Ibarat Memilih Pakaian

1.6K 76 0
                                    

Siapa yang tak sedih bila malam-malam selalu dilewati seorang diri. Manusia yang terbuat dari baja pun bila malam-malanya sepi sendiri pasti dilanda nestapa. Pasti nelengsa. Pasti rindu ingin berbagi rasa berbagi bermesra dalam rumah tangga. Semua intinya butuh bahagia.

Itu pula gejolak yang melanda dalam dada Fatihah. Dosen itu kini sudah semakin berumur. Sudah masuk 36 tahun. Tapi jodoh bukan semakin dekat malah seolah semakin meninggalkannya: menjauh.

Malam ini setelah sekian lama merasa didzolimi Zain, Fatihah mau bangkit dari keterpurukan. Sudah dua kali gagal dalam kisah cintanya. Kini ia mencoba keberuntungan lagi dengan terus shalat berjama'ah di masjid. Namun di masjid kampung di kompleks tempat ia ngekost.

"Aku mau rajin ke masjid lagi, Beb,"

"Nah gitu, move on, Beb. InsyaAllah dimudahkan, Beb. Semangat."

Itu obrolan Fatihah dengan Lestari, sahabatnya lewat telepon.

Seminggu di masjid ia langsung mengenal banyak ibu-ibu pengajian. Dan bahkan ada yang ingin mengambilnya mantu. Namun sayang mindernya terlalu besar sehingga menghadang niatnya untuk mencintai Fatihah.
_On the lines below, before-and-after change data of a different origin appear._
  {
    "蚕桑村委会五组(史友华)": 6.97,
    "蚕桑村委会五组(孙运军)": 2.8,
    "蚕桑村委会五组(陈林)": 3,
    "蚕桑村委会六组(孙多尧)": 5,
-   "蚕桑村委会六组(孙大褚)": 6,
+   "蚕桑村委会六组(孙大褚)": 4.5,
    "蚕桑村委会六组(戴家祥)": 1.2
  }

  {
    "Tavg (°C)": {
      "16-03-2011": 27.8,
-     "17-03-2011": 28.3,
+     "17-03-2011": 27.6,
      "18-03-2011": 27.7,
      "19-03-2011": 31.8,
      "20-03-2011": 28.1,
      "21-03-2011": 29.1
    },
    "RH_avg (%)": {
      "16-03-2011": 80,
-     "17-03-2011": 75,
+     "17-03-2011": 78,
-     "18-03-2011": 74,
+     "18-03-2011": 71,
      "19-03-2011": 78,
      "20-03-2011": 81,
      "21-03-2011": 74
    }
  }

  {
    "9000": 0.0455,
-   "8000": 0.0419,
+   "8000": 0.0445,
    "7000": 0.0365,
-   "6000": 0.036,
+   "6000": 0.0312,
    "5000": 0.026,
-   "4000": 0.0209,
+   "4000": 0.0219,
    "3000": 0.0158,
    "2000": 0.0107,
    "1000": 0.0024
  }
Anaknya hanya tamatan SD dan kini hanya jadi pramuniaga di salah satu supermarket di tengah kota.

Memang status sosial Fatihah sebagai dosen telah menjadi benteng besar bagi orang yang hendak memintanya. Mereka jangankan bertandang ke rumahnya, baru di depan pagar saja sudah berbalik arah. Malu katanya, takut ditolak karena tak selevel.

Sebulan Fatihah rajin ke masjid. Dan dia diam-diam mengagumi salah satu imam masjid saat shalat. Sebenarnya ada banyak imam di masjid itu dan bergiliran. Tapi hanya satu yang masuk ke relung hati Fatihah. Bila kebetulan si ustadz imam itu yang memimpin shalat, Fatihah diam-diam merinding, lalu airmatanya meleleh mendengar lantunan indah ayat suci Al-Quran mengalun dari sang imam itu. Hatinya mendesir-desir dibuatnya.
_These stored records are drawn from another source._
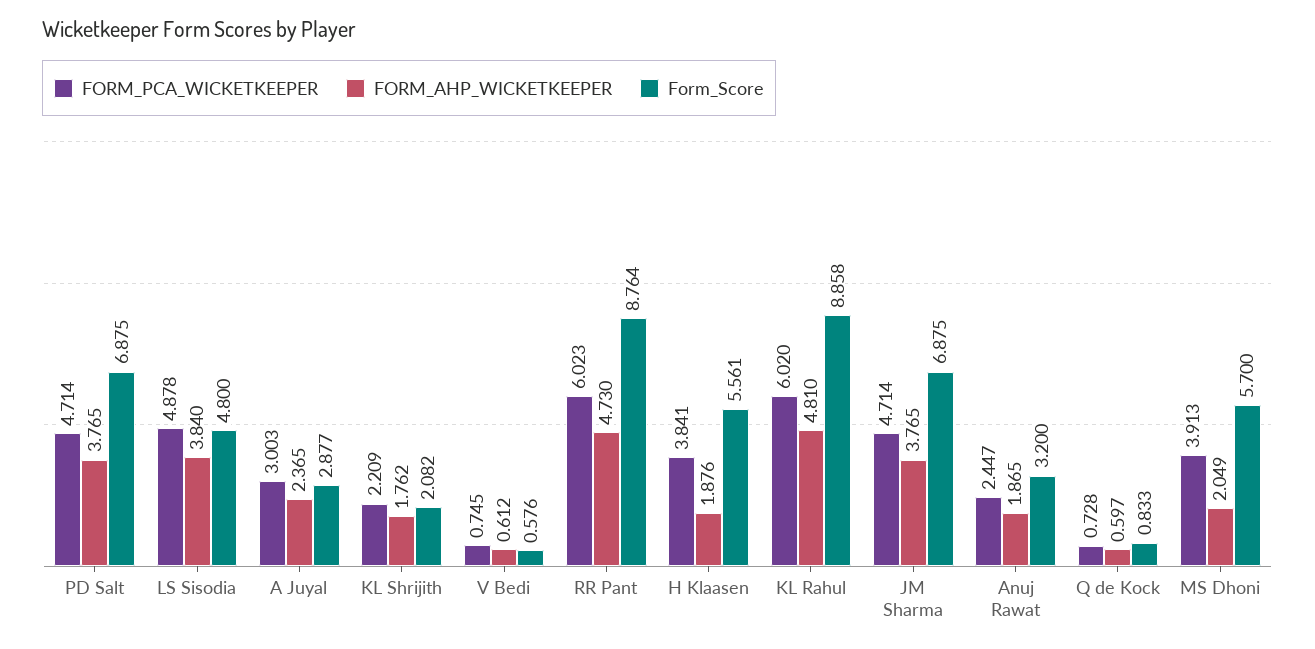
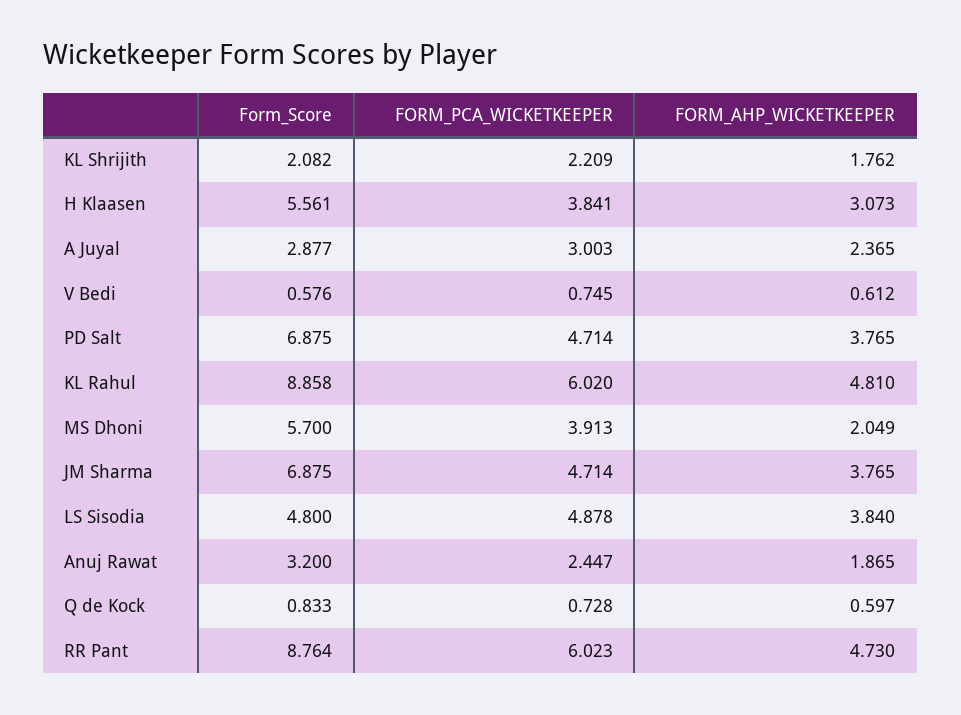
  {
    "FORM_PCA_WICKETKEEPER": {
      "PD Salt": 4.714,
      "LS Sisodia": 4.878,
      "A Juyal": 3.003,
      "KL Shrijith": 2.209,
      "V Bedi": 0.745,
      "RR Pant": 6.023,
      "H Klaasen": 3.841,
      "KL Rahul": 6.02,
      "JM Sharma": 4.714,
      "Anuj Rawat": 2.447,
      "Q de Kock": 0.728,
      "MS Dhoni": 3.913
    },
    "FORM_AHP_WICKETKEEPER": {
      "PD Salt": 3.765,
      "LS Sisodia": 3.84,
      "A Juyal": 2.365,
      "KL Shrijith": 1.762,
      "V Bedi": 0.612,
      "RR Pant": 4.73,
-     "H Klaasen": 1.876,
+     "H Klaasen": 3.073,
      "KL Rahul": 4.81,
      "JM Sharma": 3.765,
      "Anuj Rawat": 1.865,
      "Q de Kock": 0.597,
      "MS Dhoni": 2.049
    },
    "Form_Score": {
      "PD Salt": 6.875,
      "LS Sisodia": 4.8,
      "A Juyal": 2.877,
      "KL Shrijith": 2.082,
      "V Bedi": 0.576,
      "RR Pant": 8.764,
      "H Klaasen": 5.561,
      "KL Rahul": 8.858,
      "JM Sharma": 6.875,
      "Anuj Rawat": 3.2,
      "Q de Kock": 0.833,
      "MS Dhoni": 5.7
    }
  }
Imam itu tak pernah diketahui Fatihah. Hanya lantunan suara merdunya saat shalat yang dia dengar. Karena memang repot cara mengenalnya, gimana caranya bisa tahu. La wong posisi jama'ah perempuan ada di belakang jama'ah laki-laki. Sudah itu mereka juga masih dibatasi tabir yang tinggi dan tebal. Sehingga Fatihah tak bisa tembus melihat ke depan. Sekalipun Fatihah ada di shaf terdepan di jamaa'ah wanita. Tapi apa makna hatinya sampai mendesir? Walahu a'lam. Inikah jodoh Fatihah?

***

Dan tahu-tahu Fatihah sudah mengetahui siapa imam bersuara merdu itu, selang beberapa pekan. Ia tahu karena tak sengaja menguping obrolan ibu-ibu saat menyiapkan konsumsi di acara maulid Nabi kemarin. Ahad pagi itu tangan Fatihah memang repot bekerja saat itu, tapi telinganya ia pasang lebar-lebar untuk mengetahui siapa sebenarnya lelaki yang dia idam-idamkan itu.

"La iya, pemuda alim seperti beliau kok belum menikah juga ya," ucap Ibu-ibu kasak-kusuk.

"Mungkin masih mencari yang pas, Jeng. Ustadz Musa itu kan lulusan universitas di Mekkah, Jeng. Jadi mungkin masih nyari calon yang selevel," kata perempuan yang lain.

"Coba aku punya anak perempuan, sudah tak pek mantu dekne, Jeng,"

"Hust.. ngaco, ah! Mana mungkin Pak Ustadz Harun mau besanan sama sampean, Jeng!"

"Hee... siapa tahu, Jeng!" balas ibu-ibu tadi.

Fatihah terus repot memasukkan nasi kotak ke kresek. Tapi sekali lagi kupingnya berfrekuensi tinggi. Dia baru tahu Ustadz Musa adalah putra pemilik mushalla ini, Ustadz Harun. Kini Fatihah hanya bisa menegadahkan tangannya kepada Allah SWT. Semoga dia segera dipertemukan jodoh.

Tapi jujur saja dia meraruh hati pada imam bersuara merdu itu. Bila dia mengaji suaranya mendayu-dayu. Hati tenteram dan tenang dibuatnya. Sungguh beruntung siapapun yang mendapatkan ustadz Musa.